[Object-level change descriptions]
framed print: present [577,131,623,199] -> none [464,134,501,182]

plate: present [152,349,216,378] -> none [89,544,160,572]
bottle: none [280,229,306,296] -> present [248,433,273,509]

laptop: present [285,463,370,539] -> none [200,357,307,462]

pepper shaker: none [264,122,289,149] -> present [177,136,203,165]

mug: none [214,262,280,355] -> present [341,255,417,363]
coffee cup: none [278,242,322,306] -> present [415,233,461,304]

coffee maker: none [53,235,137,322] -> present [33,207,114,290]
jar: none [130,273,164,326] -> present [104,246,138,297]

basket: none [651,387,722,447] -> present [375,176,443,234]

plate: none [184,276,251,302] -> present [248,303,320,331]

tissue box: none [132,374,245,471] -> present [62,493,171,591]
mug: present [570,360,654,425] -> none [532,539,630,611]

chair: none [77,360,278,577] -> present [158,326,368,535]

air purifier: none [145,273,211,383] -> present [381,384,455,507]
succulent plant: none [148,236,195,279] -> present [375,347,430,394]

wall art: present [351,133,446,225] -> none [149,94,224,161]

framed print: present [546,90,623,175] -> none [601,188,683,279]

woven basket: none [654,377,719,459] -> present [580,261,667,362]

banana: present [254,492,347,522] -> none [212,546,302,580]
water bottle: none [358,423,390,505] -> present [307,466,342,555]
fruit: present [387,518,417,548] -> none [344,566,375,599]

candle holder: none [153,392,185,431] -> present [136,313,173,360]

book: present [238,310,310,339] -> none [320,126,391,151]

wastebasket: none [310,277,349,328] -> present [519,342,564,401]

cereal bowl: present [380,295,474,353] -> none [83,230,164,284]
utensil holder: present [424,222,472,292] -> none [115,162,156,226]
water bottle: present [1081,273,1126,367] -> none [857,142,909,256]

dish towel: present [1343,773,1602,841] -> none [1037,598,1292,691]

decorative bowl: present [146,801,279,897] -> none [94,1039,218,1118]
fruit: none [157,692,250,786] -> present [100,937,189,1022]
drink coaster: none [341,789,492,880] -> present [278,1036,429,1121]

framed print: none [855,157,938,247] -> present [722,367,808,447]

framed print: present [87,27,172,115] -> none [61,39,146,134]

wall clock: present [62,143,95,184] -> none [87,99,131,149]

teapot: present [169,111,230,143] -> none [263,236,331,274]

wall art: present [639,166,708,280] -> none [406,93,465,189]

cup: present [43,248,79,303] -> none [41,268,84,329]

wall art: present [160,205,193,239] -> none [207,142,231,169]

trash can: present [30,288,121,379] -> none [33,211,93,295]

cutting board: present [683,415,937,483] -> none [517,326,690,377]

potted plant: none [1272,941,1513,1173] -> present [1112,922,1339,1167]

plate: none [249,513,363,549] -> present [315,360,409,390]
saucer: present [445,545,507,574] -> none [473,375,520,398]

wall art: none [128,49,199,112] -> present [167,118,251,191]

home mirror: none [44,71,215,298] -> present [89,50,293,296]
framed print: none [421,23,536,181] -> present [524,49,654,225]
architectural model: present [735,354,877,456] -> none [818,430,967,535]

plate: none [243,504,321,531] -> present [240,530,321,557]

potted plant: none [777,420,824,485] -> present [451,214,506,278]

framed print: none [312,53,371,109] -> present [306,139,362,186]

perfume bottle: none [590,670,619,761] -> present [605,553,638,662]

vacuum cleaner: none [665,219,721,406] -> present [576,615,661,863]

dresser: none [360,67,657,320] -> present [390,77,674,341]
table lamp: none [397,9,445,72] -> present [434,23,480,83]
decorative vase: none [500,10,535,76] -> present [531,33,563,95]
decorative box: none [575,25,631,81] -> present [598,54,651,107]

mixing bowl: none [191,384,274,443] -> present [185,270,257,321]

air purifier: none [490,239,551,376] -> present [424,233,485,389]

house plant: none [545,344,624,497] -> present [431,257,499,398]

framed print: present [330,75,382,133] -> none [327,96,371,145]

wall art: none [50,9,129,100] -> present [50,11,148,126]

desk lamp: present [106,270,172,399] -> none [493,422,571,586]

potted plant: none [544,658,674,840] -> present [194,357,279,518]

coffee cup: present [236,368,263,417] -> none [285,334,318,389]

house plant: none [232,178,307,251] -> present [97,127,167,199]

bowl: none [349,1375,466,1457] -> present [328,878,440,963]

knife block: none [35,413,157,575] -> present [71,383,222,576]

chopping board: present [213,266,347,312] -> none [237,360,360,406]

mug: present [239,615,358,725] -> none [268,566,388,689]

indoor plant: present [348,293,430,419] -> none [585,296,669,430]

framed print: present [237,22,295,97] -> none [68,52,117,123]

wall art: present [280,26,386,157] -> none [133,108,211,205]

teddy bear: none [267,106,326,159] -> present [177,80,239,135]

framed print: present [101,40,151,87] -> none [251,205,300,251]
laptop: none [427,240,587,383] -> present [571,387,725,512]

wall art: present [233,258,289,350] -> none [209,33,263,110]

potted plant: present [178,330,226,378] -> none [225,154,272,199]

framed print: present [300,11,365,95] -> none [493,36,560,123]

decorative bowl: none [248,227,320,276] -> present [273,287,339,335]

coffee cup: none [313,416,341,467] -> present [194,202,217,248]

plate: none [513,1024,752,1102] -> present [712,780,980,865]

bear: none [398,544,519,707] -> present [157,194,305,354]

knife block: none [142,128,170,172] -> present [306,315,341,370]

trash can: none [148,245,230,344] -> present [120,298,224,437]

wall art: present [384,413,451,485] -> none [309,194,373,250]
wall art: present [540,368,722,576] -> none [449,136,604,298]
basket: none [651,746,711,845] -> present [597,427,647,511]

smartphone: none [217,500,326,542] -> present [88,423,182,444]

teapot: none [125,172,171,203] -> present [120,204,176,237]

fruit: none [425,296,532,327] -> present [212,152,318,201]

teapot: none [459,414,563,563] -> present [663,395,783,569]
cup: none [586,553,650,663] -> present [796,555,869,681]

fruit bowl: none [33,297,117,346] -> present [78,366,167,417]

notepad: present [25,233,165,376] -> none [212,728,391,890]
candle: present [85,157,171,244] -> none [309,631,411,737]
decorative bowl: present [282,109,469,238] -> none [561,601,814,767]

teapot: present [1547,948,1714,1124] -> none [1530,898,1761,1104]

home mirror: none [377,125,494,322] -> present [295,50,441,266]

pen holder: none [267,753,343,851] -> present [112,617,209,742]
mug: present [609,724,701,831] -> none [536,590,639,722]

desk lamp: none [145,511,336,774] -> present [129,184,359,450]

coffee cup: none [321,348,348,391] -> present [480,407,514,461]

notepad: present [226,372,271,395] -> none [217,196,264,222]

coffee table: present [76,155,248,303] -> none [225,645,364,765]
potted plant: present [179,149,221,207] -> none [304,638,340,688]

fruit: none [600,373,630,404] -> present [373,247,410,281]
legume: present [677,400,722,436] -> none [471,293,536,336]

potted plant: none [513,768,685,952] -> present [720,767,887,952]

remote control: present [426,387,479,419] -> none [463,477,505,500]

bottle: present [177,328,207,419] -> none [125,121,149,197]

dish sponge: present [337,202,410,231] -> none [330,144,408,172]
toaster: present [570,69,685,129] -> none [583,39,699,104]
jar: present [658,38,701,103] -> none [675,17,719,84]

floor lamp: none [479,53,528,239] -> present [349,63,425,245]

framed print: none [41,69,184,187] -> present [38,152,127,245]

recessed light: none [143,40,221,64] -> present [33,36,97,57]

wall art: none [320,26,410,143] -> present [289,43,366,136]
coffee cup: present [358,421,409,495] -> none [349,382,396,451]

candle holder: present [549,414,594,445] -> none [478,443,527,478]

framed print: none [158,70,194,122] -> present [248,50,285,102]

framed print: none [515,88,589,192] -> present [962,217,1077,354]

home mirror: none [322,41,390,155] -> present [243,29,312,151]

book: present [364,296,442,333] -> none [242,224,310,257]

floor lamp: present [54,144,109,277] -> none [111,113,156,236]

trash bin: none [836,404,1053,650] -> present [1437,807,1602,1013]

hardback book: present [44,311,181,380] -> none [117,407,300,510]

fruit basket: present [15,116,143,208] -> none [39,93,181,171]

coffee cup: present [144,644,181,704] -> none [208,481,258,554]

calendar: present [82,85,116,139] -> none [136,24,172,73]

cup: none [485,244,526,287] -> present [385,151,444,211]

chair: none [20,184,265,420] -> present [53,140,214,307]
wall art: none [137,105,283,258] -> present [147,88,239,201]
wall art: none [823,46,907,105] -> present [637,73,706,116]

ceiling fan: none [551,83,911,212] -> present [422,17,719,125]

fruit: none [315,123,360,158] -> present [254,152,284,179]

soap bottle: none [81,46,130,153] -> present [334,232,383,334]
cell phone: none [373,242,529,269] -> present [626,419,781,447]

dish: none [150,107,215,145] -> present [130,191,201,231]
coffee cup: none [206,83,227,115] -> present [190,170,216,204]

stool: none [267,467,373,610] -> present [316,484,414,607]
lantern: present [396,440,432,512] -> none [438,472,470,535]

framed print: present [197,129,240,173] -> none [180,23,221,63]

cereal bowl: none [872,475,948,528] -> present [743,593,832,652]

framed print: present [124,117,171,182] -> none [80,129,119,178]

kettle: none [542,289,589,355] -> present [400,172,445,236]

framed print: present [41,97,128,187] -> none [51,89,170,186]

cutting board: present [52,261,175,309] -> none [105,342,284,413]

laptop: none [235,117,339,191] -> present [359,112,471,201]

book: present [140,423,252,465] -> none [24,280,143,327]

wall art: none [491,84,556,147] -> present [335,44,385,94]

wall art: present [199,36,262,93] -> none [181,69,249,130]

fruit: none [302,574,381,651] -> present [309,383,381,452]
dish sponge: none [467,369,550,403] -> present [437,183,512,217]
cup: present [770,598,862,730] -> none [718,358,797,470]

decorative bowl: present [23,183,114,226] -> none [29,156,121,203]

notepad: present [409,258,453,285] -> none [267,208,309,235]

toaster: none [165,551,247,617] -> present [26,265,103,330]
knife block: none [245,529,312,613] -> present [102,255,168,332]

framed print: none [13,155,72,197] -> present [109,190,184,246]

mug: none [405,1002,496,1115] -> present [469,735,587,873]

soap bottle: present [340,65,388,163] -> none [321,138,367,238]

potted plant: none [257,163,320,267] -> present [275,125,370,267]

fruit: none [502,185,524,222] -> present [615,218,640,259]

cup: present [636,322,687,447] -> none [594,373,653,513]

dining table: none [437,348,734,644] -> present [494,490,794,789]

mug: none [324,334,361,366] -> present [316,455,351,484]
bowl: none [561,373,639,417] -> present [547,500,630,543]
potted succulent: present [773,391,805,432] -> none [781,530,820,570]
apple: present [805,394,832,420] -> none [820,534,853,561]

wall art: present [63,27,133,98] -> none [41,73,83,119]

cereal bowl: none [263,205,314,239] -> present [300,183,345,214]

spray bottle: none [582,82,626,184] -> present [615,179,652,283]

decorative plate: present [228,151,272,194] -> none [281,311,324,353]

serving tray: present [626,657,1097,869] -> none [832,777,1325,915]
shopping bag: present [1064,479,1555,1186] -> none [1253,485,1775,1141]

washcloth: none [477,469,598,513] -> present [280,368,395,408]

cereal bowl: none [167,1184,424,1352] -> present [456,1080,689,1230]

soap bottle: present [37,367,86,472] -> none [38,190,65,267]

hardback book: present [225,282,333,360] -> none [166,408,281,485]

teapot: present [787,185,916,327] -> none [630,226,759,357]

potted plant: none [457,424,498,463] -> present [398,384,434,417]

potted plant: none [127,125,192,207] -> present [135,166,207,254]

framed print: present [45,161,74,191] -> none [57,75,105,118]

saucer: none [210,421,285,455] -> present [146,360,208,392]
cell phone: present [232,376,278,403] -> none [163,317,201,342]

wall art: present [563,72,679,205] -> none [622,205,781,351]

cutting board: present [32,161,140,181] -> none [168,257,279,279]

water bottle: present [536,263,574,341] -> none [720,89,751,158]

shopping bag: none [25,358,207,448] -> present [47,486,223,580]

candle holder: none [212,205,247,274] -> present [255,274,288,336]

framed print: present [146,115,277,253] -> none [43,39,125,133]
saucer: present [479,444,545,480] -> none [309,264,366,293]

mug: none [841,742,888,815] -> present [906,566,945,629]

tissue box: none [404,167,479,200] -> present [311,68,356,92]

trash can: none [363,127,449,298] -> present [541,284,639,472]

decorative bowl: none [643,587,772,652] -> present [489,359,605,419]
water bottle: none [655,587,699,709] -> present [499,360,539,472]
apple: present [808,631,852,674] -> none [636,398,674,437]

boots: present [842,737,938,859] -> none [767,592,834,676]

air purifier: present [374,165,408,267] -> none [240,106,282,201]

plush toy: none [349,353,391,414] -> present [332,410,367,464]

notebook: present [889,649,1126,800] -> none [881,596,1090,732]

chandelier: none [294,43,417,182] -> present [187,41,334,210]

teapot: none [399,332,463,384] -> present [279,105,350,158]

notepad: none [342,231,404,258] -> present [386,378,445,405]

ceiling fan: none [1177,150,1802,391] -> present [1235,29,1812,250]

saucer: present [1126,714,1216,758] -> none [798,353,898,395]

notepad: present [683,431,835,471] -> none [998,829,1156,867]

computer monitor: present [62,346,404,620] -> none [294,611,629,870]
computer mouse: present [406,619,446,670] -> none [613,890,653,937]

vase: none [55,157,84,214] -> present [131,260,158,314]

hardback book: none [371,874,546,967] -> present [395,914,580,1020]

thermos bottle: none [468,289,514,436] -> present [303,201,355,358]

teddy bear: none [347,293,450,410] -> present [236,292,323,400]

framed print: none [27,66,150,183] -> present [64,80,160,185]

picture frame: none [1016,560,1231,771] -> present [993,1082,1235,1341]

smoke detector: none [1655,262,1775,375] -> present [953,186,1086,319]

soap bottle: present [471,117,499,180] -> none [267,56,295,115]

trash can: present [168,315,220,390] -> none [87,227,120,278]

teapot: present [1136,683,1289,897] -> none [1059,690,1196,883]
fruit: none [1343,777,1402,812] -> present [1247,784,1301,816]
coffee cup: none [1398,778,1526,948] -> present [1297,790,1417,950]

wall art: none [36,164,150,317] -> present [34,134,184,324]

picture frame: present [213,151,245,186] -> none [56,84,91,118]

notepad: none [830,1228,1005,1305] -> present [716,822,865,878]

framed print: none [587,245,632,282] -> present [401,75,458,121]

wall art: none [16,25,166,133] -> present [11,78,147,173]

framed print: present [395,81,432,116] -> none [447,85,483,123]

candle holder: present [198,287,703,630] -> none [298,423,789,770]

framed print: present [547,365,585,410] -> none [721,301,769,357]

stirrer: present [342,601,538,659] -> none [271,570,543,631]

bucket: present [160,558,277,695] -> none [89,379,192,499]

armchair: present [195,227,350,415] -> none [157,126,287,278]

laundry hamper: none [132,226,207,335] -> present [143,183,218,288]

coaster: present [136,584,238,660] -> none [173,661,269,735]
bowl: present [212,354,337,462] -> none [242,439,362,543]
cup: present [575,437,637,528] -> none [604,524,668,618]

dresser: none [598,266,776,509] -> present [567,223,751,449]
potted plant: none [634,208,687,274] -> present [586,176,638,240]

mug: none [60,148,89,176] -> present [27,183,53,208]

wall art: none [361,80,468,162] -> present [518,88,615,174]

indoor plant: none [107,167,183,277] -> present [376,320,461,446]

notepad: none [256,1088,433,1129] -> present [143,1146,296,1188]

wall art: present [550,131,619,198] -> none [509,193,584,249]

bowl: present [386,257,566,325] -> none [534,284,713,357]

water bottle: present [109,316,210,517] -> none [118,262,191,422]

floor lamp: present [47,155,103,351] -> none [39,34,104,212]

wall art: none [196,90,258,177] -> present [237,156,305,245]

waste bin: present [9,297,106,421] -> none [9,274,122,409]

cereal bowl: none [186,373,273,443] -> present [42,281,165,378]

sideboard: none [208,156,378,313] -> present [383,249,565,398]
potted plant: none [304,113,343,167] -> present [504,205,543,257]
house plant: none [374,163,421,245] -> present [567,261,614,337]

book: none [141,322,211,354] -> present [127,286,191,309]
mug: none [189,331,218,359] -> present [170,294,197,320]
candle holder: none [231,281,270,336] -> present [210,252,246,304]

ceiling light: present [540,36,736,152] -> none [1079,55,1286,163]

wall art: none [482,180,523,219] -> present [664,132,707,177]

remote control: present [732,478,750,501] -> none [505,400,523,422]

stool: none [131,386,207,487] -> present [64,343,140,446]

### WORK ITEM
Please retype, with no changes, the lines that run from the first line of the entries to the line with "dish towel: present", both ends included.

### EXERCISE OUTPUT
framed print: present [577,131,623,199] -> none [464,134,501,182]

plate: present [152,349,216,378] -> none [89,544,160,572]
bottle: none [280,229,306,296] -> present [248,433,273,509]

laptop: present [285,463,370,539] -> none [200,357,307,462]

pepper shaker: none [264,122,289,149] -> present [177,136,203,165]

mug: none [214,262,280,355] -> present [341,255,417,363]
coffee cup: none [278,242,322,306] -> present [415,233,461,304]

coffee maker: none [53,235,137,322] -> present [33,207,114,290]
jar: none [130,273,164,326] -> present [104,246,138,297]

basket: none [651,387,722,447] -> present [375,176,443,234]

plate: none [184,276,251,302] -> present [248,303,320,331]

tissue box: none [132,374,245,471] -> present [62,493,171,591]
mug: present [570,360,654,425] -> none [532,539,630,611]

chair: none [77,360,278,577] -> present [158,326,368,535]

air purifier: none [145,273,211,383] -> present [381,384,455,507]
succulent plant: none [148,236,195,279] -> present [375,347,430,394]

wall art: present [351,133,446,225] -> none [149,94,224,161]

framed print: present [546,90,623,175] -> none [601,188,683,279]

woven basket: none [654,377,719,459] -> present [580,261,667,362]

banana: present [254,492,347,522] -> none [212,546,302,580]
water bottle: none [358,423,390,505] -> present [307,466,342,555]
fruit: present [387,518,417,548] -> none [344,566,375,599]

candle holder: none [153,392,185,431] -> present [136,313,173,360]

book: present [238,310,310,339] -> none [320,126,391,151]

wastebasket: none [310,277,349,328] -> present [519,342,564,401]

cereal bowl: present [380,295,474,353] -> none [83,230,164,284]
utensil holder: present [424,222,472,292] -> none [115,162,156,226]
water bottle: present [1081,273,1126,367] -> none [857,142,909,256]

dish towel: present [1343,773,1602,841] -> none [1037,598,1292,691]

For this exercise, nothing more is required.